● **Text shown**
◇ ◇ ◇ ◇

Studio album by Curved Air
- Released: April 1972
- Recorded: March 1972
- Studios: Advision Studios, London ("Ultra-Vivadi" and "Whose Shoulder Are You Looking Over Anyway?": E.M.S., London)
- Genres: Progressive rock; art rock;
- Length: 38:04
- Label: Warner Bros.
- Producers: Curved Air; Colin Caldwell;

Curved Air chronology
| Second Album (1971) | Phantasmagoria (1972) | Air Cut (1973) |

= Phantasmagoria (Curved Air album) =

Phantasmagoria is the third studio album by Curved Air. Released in 1972, it reached No. 20 in the UK Charts and is notable for its early use of the EMS Synthi 100 synthesizer to process lead singer Sonja Kristina's voice on the second side. Unavailable for many years, the album was reissued on CD in April 2007.

==Reception==

Allmusic called Phantasmagoria "the culmination of all that Curved Air promised over the course of its predecessors" and "the band's grandest hour by far". Their review praised the vast majority of the individual tracks, especially complimenting the blending of musical styles and absence of pretentiousness.

Professional ratings
Review scores
| Source | Rating |
| Allmusic | Star Half star |

==Track listing==

"Ultra-Vivaldi" was incorrectly listed as length 2:22 on the label of initial green label pressings.

◇ ◇ ◇ ◇

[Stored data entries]
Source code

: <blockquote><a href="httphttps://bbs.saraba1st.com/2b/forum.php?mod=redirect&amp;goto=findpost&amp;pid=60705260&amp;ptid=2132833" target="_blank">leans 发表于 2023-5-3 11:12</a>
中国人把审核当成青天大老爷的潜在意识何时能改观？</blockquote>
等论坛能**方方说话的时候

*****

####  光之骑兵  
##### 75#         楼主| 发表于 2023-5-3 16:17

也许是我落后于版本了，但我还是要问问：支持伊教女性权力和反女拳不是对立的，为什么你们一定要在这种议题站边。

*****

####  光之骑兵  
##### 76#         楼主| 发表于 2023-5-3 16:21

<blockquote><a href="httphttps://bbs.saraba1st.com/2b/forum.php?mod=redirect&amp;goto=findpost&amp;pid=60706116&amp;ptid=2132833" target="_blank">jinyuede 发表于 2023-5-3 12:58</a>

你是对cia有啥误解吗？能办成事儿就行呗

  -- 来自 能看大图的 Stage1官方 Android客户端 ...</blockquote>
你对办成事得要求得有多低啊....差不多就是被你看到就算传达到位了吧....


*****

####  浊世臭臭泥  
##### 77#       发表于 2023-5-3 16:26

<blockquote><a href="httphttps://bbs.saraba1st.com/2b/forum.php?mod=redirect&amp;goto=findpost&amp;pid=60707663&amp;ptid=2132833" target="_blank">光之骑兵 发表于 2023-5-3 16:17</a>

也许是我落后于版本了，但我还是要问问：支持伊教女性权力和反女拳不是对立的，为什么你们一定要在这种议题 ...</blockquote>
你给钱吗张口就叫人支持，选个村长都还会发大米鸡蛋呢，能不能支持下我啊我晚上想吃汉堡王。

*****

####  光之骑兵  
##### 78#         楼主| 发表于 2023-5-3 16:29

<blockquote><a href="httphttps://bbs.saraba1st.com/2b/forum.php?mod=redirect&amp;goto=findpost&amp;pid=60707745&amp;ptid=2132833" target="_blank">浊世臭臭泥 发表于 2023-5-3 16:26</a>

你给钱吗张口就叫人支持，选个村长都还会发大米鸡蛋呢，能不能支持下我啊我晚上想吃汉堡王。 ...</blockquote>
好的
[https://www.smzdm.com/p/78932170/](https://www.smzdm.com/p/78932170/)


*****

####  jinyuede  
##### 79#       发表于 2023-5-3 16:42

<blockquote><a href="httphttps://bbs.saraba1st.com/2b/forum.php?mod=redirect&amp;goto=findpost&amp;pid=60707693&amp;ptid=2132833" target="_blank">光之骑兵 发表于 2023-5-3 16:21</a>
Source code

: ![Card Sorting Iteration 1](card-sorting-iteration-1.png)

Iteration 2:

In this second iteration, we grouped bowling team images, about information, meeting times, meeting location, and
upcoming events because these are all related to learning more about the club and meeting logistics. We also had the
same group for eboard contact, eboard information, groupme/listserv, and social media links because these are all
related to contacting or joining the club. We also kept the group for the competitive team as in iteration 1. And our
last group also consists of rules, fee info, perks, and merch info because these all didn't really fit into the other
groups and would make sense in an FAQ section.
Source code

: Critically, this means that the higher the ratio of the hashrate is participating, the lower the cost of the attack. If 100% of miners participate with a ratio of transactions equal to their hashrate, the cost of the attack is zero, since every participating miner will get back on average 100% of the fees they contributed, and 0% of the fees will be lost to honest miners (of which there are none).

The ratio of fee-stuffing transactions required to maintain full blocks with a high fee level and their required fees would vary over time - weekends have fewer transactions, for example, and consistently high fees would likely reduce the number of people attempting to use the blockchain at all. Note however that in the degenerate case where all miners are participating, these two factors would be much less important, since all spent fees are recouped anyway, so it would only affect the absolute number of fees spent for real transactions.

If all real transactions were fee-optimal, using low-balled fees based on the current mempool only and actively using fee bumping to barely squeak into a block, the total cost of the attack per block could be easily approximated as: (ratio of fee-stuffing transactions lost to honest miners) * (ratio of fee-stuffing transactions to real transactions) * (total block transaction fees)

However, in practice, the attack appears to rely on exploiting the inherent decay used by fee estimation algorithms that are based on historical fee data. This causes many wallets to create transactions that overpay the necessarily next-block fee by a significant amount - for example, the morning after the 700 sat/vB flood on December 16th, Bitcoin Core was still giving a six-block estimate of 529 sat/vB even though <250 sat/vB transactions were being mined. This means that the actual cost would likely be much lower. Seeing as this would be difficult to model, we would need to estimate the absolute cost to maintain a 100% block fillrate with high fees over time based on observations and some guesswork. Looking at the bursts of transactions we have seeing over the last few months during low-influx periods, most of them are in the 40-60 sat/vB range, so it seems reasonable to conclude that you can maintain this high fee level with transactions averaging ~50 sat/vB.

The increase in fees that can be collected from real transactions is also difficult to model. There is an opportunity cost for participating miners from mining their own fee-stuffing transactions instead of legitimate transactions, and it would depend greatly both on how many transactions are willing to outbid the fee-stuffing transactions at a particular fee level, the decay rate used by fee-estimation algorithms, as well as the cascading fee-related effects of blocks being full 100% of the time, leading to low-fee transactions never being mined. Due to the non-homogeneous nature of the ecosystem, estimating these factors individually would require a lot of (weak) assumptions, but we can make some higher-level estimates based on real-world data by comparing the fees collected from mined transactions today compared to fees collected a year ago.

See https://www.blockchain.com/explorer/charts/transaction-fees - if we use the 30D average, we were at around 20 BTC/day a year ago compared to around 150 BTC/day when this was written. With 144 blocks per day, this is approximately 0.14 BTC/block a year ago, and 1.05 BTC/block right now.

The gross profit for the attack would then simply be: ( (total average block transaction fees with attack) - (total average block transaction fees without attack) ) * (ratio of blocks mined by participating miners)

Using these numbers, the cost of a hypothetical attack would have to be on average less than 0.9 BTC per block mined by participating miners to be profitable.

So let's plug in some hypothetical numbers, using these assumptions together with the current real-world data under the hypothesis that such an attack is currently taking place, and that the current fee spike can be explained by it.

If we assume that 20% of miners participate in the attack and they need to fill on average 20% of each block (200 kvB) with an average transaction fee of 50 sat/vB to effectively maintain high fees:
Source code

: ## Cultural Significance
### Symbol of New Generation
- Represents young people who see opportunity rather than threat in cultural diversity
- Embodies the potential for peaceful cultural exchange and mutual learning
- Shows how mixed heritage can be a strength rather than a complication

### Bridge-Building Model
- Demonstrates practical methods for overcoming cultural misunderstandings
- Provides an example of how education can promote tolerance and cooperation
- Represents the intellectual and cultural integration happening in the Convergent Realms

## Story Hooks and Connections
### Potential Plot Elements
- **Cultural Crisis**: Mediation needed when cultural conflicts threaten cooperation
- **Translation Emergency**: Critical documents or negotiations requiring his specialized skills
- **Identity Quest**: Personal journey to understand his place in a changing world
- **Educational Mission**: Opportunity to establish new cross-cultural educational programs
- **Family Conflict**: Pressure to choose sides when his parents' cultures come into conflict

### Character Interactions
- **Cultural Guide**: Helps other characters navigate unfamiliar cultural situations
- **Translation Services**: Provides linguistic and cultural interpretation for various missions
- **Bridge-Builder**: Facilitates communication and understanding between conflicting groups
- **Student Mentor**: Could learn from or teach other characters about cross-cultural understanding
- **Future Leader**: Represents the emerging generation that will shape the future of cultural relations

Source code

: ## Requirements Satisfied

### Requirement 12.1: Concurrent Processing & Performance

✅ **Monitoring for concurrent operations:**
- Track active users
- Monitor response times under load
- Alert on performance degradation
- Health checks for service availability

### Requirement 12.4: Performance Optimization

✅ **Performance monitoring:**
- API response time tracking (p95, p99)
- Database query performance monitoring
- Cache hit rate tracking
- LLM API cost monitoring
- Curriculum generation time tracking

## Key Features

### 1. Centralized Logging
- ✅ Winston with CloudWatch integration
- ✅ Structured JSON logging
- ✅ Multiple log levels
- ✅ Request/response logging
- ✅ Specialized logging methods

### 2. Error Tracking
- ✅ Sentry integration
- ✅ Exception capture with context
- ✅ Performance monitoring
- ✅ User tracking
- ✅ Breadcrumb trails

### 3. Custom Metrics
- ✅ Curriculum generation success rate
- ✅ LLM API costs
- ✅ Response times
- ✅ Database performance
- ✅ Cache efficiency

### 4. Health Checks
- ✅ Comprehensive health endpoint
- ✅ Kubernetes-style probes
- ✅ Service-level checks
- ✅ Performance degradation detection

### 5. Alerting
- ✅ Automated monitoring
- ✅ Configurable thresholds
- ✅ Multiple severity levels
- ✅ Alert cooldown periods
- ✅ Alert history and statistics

◇ ◇ ◇ ◇

● **Required actions**
- a) From the article on the Curved Air album Phantasmagoria, extract the passage verbatim, starting at the words "Phantasmagoria is the" and ending after the words "in April 2007.".
- b) Extend the article on the Curved Air album Phantasmagoria, picking up directly after its final sentence.

● **Answers to the tasks**
- a)
Phantasmagoria is the third studio album by Curved Air. Released in 1972, it reached No. 20 in the UK Charts and is notable for its early use of the EMS Synthi 100 synthesizer to process lead singer Sonja Kristina's voice on the second side. Unavailable for many years, the album was reissued on CD in April 2007.

- b)
Side one
| No. | Title | Writer(s) | Length |
|---|---|---|---|
| 1. | "Marie Antoinette" | Darryl Way, Sonja Kristina Linwood | 6:20 |
| 2. | "Melinda (More or Less)" | Linwood | 3:25 |
| 3. | "Not Quite the Same" | Way, Linwood | 3:44 |
| 4. | "Cheetah" | Way | 3:33 |
| 5. | "Ultra-Vivaldi" | Way, Francis Monkman | 1:22 |

Side two
| No. | Title | Writer(s) | Length |
|---|---|---|---|
| 6. | "Phantasmagoria" | Monkman | 3:15 |
| 7. | "Whose Shoulder Are You Looking Over Anyway?" | Monkman | 3:24 |
| 8. | "Over and Above" | Monkman | 8:36 |
| 9. | "Once a Ghost, Always a Ghost" | Monkman, Linwood | 4:25 |

Bonus tracks on 2018 re-mastered & expanded edition
| No. | Title | Writer(s) | Length |
|---|---|---|---|
| 10. | "Sarah's Concern" (single, released March 1972) | Way, Linwood | 3:31 |
| 11. | "Marie Antoinette" (French version, previously unreleased) | Way, Linwood | 3:49 |
| 12. | "Melinda (More or Less)" (Italian version, previously unreleased) | Linwood | 3:29 |

2018 reissue, bonus DVD of television appearances
| No. | Title | Writer(s) | Length |
|---|---|---|---|
| 1. | "Marie Antoinette" ("Pop Shop" (Belgian TV), recorded April 1972) | Way, Linwood |  |
| 2. | "Propositions" ("Pop Shop" (Belgian TV), recorded April 1972) | Monkman |  |
| 3. | "Melinda (More or Less)" ("Pop Shop" (Belgian TV), recorded April 1972) | Linwood |  |
| 4. | "Vivaldi" ("Pop Shop" (Belgian TV), recorded April 1972) | Way |  |
| 5. | "Melinda (More or Less)" ("Spotlight" (Austrian TV), October 1972) | Linwood |  |
| 6. | "Phantasmagoria" ("Spotlight" (Austrian TV), October 1972) | Monkman |  |
| 7. | "Ultra-Vivaldi" ("Spotlight" (Austrian TV), October 1972) | Way, Monkman |  |

==Personnel==
- Curved Air
- Sonja Kristina – lead vocals, acoustic guitar (2)
- Darryl Way – violin, keyboards (1, 3), tubular bells (1), melon (1)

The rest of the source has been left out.